> **Provided passage**:

--- START ---

Applications of Heap

The obvious application (and the original motivation) of heap is heapsort:

heapify: \(O(n)\)
\(n\) pops: \(O(n \log n)\)

Total time: \(O(n \log n)\). Note that even if you don’t know heapify and replace it with \(n\) pushes, it doesn’t change the overal complexity.

However, heaps can also be used in many other much more interesting scenarios in algorithm design. Here we showcase some classical examples.

\(k\)-way mergesort

We all know mergesort uses binary division. But what if we divide the array \(k\) ways? And then recursively mergesort \(k\) subarrays, and finally combine \(k\) sorted (sub)lists. This is known as \(k\)-way mergesort, a very interesting generalization of the classical mergesort which is a special case with \(k=2\).

divide: now takes \(O(k)\) time
conquer: now \(k\) subproblems (\(k\times\))
combine: how would you combine \(k\) sorted lists?

Again, like classical mergesort, combine is where most of the work lies. Ok, let’s generalize the “two-pointers” idea to “\(k\)-pointers”. But while comparing two numbers is trivial, how do you compare \(k\) numbers and take the smallest one? If you take \(O(k)\) time every step, that would be too slow. Notice that most numbers remain unchanged (only the best number in the previous round is replaced by its successor in that sublist), so you waste much time doing repeated comparisons.

So we use a heap instead!

First, build an initial heap out of the \(k\) leaders of each sublist (\(O(k)\) time).
Pop the smallest number from the heap, and replace it with its successor in that sublist (if that list is not empty yet). (\(O(\log k)\) time).
Repeat until all sublists are empty. (\(n\) iterations, each taking \(O(\log k)\) time because the heap size remains \(k\) with replacements, until at least one sublist is empty and heap size is less than \(k\), but in any case, the heap size is bounded by \(k\)).

So the total time for the combine step is \(O(k + n\log k)=O(n\log k)\) because \(k < n\).

Caveat: Notice that if \(k \geq n\), our \(k\)-way mergesort becomes heapsort! So the two extreme special cases of \(k\)-way mergesort are classical mergesort (\(k=2\)) and heapsort (\(k=n\)).

Now divide+combine (the non-recursive parts, or the work at each level) is \(O(k+n\log k)=O(n\log k)\). Now we get back to the overall time using recurrence:

\[ T(n) = k T(n/k) + O(n\log k)\]

We’ll still use the “recursion tree” method to expand the recursion:

The first level has work \(O(n\log k)\), with \(k\) branches.

--- END ---

> **Extracted records**:
--- START ---

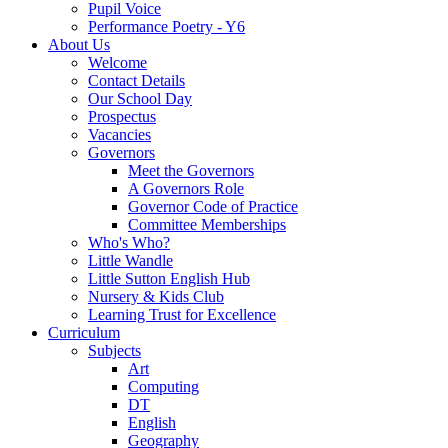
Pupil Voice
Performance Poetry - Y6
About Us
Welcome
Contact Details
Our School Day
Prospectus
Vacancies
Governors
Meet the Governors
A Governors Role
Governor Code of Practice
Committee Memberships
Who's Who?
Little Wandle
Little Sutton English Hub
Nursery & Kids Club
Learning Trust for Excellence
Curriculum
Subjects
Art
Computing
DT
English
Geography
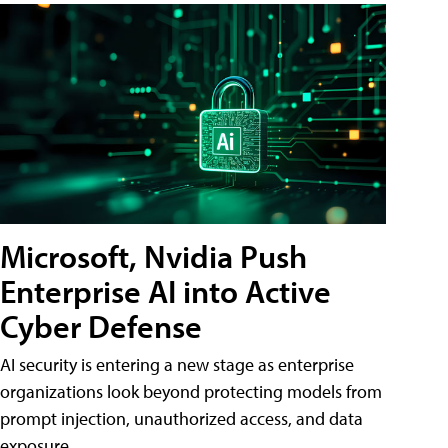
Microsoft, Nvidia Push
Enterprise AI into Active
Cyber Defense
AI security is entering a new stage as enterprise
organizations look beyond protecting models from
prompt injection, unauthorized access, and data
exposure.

--- END ---

> **Questions to answer**:
1 - In the heap applications text, which two algorithms are named as the extreme special cases of k-way mergesort?
2 - Pick up the heap applications text after its final sentence and keep going.

> **Numbered responses**:
1 - Classical mergesort (k = 2) and heapsort (k = n).

2 -
Each of the \(k\) branches is of size \(n/k\), and each of them in the second level has work \(O(n/k \cdot \log k)\) (still \(k\)-way division, so heap size is still \(O(k)\), only \(n\) becomes \(n/k\)), so the second level has total work \(O(k \cdot n/k \log k) = O(n\log k)\).
Continue this recursion, you’ll see that each level has work \(O(n\log k)\).
How many levels? Because each node has \(k\) branches, so the height is \(h=\log_k n\).
Total work: \(O(n\log k \cdot \log_k n) = O(n\log k \cdot \frac{\log n}{\log k}) = O(n\log n)\).

This is a remarkable result that the runtime of \(k\)-mergesort does not depend on \(k\)!

Alternative method: Using the Master Method, we can see that the above recurrence falls into case 2, so \(T(n)=O(n\log n)\).

Team selection problem

Another problem similar to \(k\)-way mergesort is the team selection problem: the United States have \(n=50\) states, and each state has selected its (sorted) top \(k\) tennis players. Now we need to select the top \(k\) players to form team USA (for Olympics). How would you do that as fast as possible?

Same as \(k\)-way mergesort, you build an initial heap of size \(n\) from the best players of each state. Then you pop/push (or heapreplace), until you have popped \(k\) players.

Time: \(O(n + k\log n)\), because the heap size is bounded by \(n\).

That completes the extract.